=== EXERCISE GOAL ===
Arrange every line of the data below as a JSON list of strings, one string per line, with blank lines omitted. Leave the pictures out of the list.

=== MATERIAL PROVIDED ===
───
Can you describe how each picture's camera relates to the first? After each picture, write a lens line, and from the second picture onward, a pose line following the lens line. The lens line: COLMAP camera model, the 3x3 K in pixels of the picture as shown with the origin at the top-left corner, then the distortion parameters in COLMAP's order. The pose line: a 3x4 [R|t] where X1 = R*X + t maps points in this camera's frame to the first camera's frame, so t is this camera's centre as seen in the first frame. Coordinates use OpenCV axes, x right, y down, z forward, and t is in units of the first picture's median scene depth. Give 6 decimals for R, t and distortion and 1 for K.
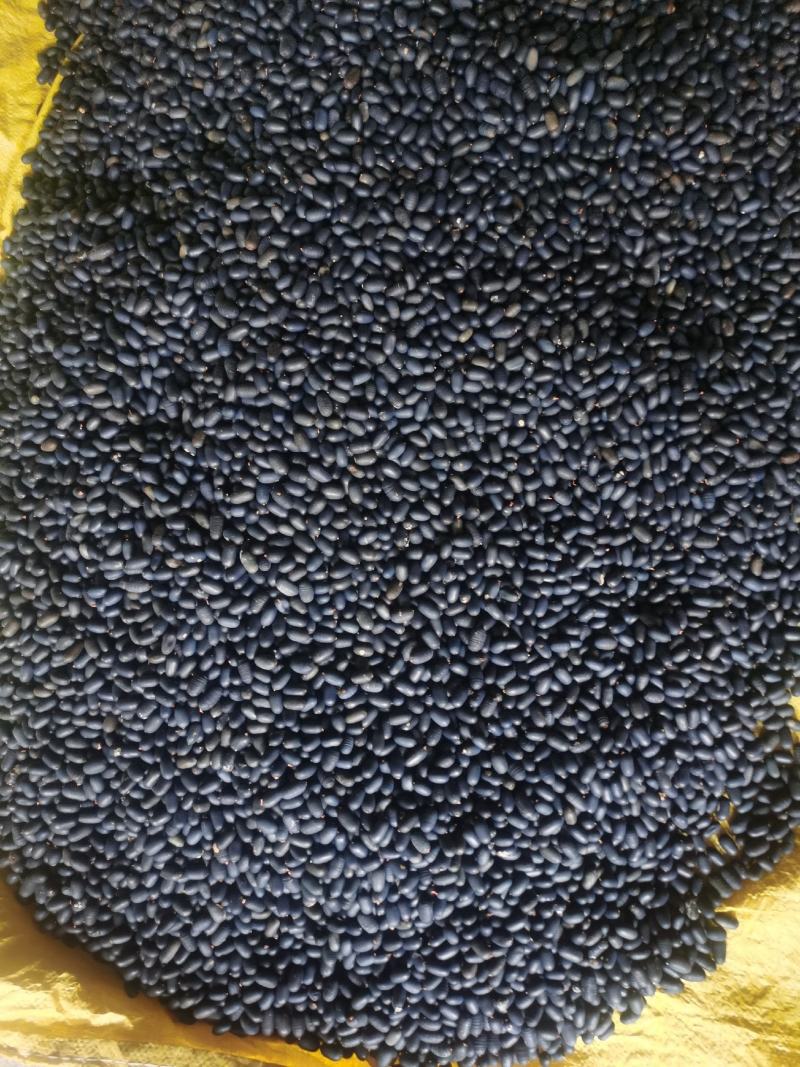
lens RADIAL K [[822.8, 0, 402.1], [0, 822.8, 531.6], [0, 0, 1]] dist [0.048339, -0.051819]
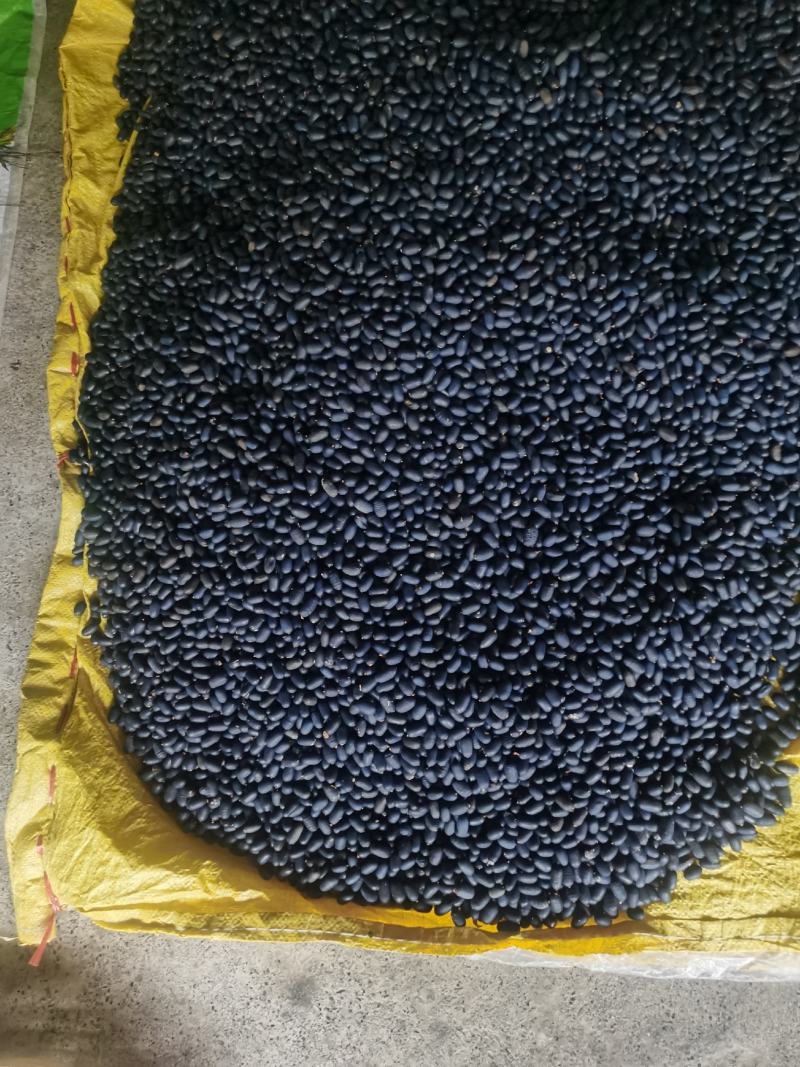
lens RADIAL K [[822.8, 0, 402.1], [0, 822.8, 531.6], [0, 0, 1]] dist [0.048339, -0.051819]
pose [[0.991204, -0.106200, -0.078972, 0.004331], [0.101037, 0.992642, -0.066731, 0.181243], [0.085478, 0.058165, 0.994641, -0.159924]]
───
=== ANSWER TO THIS PROBLEM ===
[
  "Can you describe how each picture's camera relates to the first? After each picture, write a lens line, and from the second picture onward, a pose line following the lens line. The lens line: COLMAP camera model, the 3x3 K in pixels of the picture as shown with the origin at the top-left corner, then the distortion parameters in COLMAP's order. The pose line: a 3x4 [R|t] where X1 = R*X + t maps points in this camera's frame to the first camera's frame, so t is this camera's centre as seen in the first frame. Coordinates use OpenCV axes, x right, y down, z forward, and t is in units of the first picture's median scene depth. Give 6 decimals for R, t and distortion and 1 for K.",
  "lens RADIAL K [[822.8, 0, 402.1], [0, 822.8, 531.6], [0, 0, 1]] dist [0.048339, -0.051819]",
  "lens RADIAL K [[822.8, 0, 402.1], [0, 822.8, 531.6], [0, 0, 1]] dist [0.048339, -0.051819]",
  "pose [[0.991204, -0.106200, -0.078972, 0.004331], [0.101037, 0.992642, -0.066731, 0.181243], [0.085478, 0.058165, 0.994641, -0.159924]]"
]